I don't know OP... it's a vicious cycle. She may feel badly about herself, and so she keeps eating. It's very discouraging to try to lose weight when you try and try and you barely lose a pound. That's how it is with some women. I can't even lose 5lbs right now, and I have started skipping breakfast, and yes, I "exercise" by walking a lot and gardening, and I don't eat that much. I still can't lose 5lbs. I'd have to go on a 1200 calorie diet to do so, but there's no way in h3ll I'm going to do that because I like eating good food. That doesn't mean I pig out, and I don't eat a lot of sweets. I barely eat any sweets, other than with my morning coffee. I don't have a sweet tooth, unlike my DH. But, like I said I still can't even lose 5lbs.
NP.
Anonymous wrote:She's stressed.
And while you think you're being subtle, I'm 100% sure that your "disgust" of her is obvious to her. Which doesn't help.
__________________________________________________
PROBLEMS TO SOLVE |
1. In the forum post on weight loss, why does the writer refuse to go on a 1200 calorie diet? Answer in one to three sentences.
2. List every abbreviation that appears in the forum post on weight loss.
3. Extend the forum discussion about weight loss, starting after its final sentence.
You won't need the records that come after this.
__________________________________________________
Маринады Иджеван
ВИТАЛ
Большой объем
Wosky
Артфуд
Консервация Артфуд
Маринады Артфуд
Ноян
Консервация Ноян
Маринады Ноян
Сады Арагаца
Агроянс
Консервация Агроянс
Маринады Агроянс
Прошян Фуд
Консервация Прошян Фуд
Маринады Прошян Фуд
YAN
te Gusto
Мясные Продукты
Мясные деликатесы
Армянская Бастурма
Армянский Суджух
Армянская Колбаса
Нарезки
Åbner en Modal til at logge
__________________________________________________
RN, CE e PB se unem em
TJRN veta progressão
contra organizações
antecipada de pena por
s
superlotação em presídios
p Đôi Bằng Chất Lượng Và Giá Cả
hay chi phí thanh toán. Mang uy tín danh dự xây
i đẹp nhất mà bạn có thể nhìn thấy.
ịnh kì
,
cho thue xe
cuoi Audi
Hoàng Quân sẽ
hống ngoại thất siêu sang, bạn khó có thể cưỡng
__________________________________________________
ANSWERS TO EACH TASK |
1. The writer refuses because she likes eating good food. She adds that this doesn't mean she pigs out or eats a lot of sweets.

2. OP, lbs, DH, NP

3.
You need to reduce her stress. What SHE is stressed about, not what YOU think she should be stressed about. Especially about crap like inlaws that guys can be oblivious about. Guys have a way of putting stress onto women and then blaming them for being stressed.
Anonymous wrote:Anonymous wrote:Anonymous wrote:Anonymous wrote:Presumably the same mirrors you have at home work for your wife, right? Maybe she doesn't want to be attractive to/for you.
OP here. I was never the worlds most attractive guy, but I’m basically the same I was when we got married. About 10 lbs heavier maybe half muscle half fat. Far stronger and fitter now.
Did you grow 2 or more babies in your womb for 9 months each, push them out of your vagina, and breastfeed them for a few months? Did you suffer any traumatic (emotionally or physically) injuries from that?
Do you help with the cooking, cleaning, child rearing (without her asking you), schedule doctor and orthodontist appointments, do the laundry, make your bed, plan birthday parties, sign permission slips, buy birthday presents, and carry half the mental load for the family?
I sympathize with your situation and wish your DW all the luck in her health/exercise journey but you sound like a jerk.
Oh here we go! The I had a baby now I can be a fatty excuse. I had a baby and was back to my size 6 six months later. No excuses, no explanations. I bet if they get divorced and she goes on back on the market she’ll lose weight.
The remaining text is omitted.